When the young Thomas More walked in the 1480s from his house in Milk Street to St. Anthony’s School in Threadneedle Street, the city pressed upon him in ways which he never forgot. He passed the Standard in Cheapside, for example, where public and bloody executions took place; children were not spared the spectacle of violent death. He passed churches, painted images of the saints, and the “pissing conduit” as well as the stalls of the fishmongers and butchers; he would have seen the beggars, some of his own age, as well as the prostitutes and the thieves or loiterers set up in the stocks. Like an adult he went dressed in doublet and hose because children were not considered “different” from their elders but simply younger versions of the same thing. At school he learned music and grammar, as well as useful proverbial phrases. “O good turne asket another … Many handes maken lite werke … The more haste, the werse spede.” He was also educated in rhetoric, and was one of those children who competitively exercised their talents in St. Bartholomew’s Churchyard. But the important point is, simply, that he was being trained for a career in the legal administration of London. It was undoubtedly and principally a civic education; he was taught to celebrate order and harmony, and much of his public career was devoted to introducing that order and harmony within the streets which he had known since childhood. Yet those same streets hardened him, as they hardened all their children. His own writing is filled with their slang and demotic; the hardness and theatricality of his own nature, as well as his wit and aggression, sprang from a characteristic London childhood.

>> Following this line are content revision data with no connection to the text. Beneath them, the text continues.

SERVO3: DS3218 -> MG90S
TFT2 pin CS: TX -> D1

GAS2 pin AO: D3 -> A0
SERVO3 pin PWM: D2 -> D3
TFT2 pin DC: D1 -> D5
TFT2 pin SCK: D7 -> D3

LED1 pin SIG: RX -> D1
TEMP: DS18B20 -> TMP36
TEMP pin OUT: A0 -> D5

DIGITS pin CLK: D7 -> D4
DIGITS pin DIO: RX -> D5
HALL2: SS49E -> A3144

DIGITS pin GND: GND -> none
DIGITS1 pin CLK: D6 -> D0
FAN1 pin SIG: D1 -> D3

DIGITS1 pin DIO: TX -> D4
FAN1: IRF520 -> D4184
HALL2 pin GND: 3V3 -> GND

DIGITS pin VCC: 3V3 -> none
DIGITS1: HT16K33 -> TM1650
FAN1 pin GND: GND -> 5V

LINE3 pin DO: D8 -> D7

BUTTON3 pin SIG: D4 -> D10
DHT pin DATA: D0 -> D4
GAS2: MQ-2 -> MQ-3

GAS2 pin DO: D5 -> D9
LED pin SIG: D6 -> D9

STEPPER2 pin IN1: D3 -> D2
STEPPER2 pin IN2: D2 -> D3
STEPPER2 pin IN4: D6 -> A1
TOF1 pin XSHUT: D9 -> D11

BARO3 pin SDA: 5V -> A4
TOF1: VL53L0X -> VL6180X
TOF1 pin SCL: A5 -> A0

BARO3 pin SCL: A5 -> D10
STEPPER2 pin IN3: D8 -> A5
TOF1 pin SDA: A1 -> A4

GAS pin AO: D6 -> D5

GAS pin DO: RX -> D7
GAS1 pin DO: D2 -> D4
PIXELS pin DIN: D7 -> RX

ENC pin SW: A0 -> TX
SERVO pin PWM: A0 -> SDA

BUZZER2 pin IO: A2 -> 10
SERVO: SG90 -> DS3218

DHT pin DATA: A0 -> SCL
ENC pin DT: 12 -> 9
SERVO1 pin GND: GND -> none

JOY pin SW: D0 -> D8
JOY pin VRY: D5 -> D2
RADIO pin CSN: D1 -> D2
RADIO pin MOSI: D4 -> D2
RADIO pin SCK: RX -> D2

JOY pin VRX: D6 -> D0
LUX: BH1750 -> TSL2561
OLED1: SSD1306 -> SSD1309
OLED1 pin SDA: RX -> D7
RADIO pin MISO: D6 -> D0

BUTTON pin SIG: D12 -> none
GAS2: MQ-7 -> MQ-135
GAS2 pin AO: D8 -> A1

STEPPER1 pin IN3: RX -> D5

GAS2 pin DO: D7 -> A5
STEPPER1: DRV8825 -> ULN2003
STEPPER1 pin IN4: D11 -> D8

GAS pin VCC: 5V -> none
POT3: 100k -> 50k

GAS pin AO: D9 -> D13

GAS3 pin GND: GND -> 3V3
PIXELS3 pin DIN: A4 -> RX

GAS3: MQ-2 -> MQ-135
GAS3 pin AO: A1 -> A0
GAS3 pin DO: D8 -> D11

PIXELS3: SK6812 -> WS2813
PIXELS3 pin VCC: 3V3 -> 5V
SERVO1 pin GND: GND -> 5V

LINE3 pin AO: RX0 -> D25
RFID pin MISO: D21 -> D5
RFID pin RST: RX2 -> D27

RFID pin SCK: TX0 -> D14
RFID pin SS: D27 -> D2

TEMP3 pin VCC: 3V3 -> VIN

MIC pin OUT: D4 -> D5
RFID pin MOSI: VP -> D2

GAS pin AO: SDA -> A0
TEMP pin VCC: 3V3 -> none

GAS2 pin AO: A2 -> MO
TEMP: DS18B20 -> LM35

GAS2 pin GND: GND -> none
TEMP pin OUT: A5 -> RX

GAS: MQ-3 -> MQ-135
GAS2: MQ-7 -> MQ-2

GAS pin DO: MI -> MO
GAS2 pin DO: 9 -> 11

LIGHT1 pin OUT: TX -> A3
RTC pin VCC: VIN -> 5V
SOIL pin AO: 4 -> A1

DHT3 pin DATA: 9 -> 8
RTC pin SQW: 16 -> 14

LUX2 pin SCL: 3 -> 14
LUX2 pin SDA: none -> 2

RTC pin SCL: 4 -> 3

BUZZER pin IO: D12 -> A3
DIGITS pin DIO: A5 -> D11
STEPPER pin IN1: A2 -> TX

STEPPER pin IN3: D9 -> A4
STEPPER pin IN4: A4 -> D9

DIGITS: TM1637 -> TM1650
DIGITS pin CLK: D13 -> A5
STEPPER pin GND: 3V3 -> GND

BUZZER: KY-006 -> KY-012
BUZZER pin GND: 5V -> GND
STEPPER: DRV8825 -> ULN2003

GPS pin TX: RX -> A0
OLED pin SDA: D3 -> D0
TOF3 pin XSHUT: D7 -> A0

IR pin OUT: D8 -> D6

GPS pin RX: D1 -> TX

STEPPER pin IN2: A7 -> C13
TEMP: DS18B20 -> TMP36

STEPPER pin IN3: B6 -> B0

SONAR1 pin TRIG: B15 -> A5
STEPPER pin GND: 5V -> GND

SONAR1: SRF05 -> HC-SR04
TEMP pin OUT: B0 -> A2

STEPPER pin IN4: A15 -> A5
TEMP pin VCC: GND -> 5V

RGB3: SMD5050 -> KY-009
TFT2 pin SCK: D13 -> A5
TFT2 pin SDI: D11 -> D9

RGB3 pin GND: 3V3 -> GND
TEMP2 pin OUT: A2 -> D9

London children, therefore, confronted harsh realities. If they were poor they were put out to hard service, working hours as long as their adult companions, but if they were the offspring of affluent families they were enlisted within the households of richer or more eminent citizens; the young Thomas More, for example, entered the household of the archbishop of Canterbury. It was necessary to work, or be punished. The records of Bridewell show that nearly half of its inmates were boys accused of nothing but vagrancy; they were “packte up and punnyshed alyke in Brydewell with rogues, beggers, strompets and pylfering theves.” This harshness is reflected in the commentaries of two Londoners, the late fifteenth-century William Caxton, and the early sixteenth-century Roger Ascham. Caxton complained that “I see that they that ben borne within [the city of London] encrease and prouffyte not lyke theys faders and olders,” while Ascham maintained that “Innocence is gone: Bashfulnesse is banished; moch presumption in yougthe.” These sentiments might be considered as the perpetual rage of age against youth, in the context of the changing generations, but it is interesting to note that they were made at a time when the city was expanding. Between 1510 and 1580 the population rose from 50,000 to 120,000, and it suffered from an excess of turbulence, unrest and energy; it seems likely that the children embodied that spirit in the most obvious and, to the older citizens, alarming way.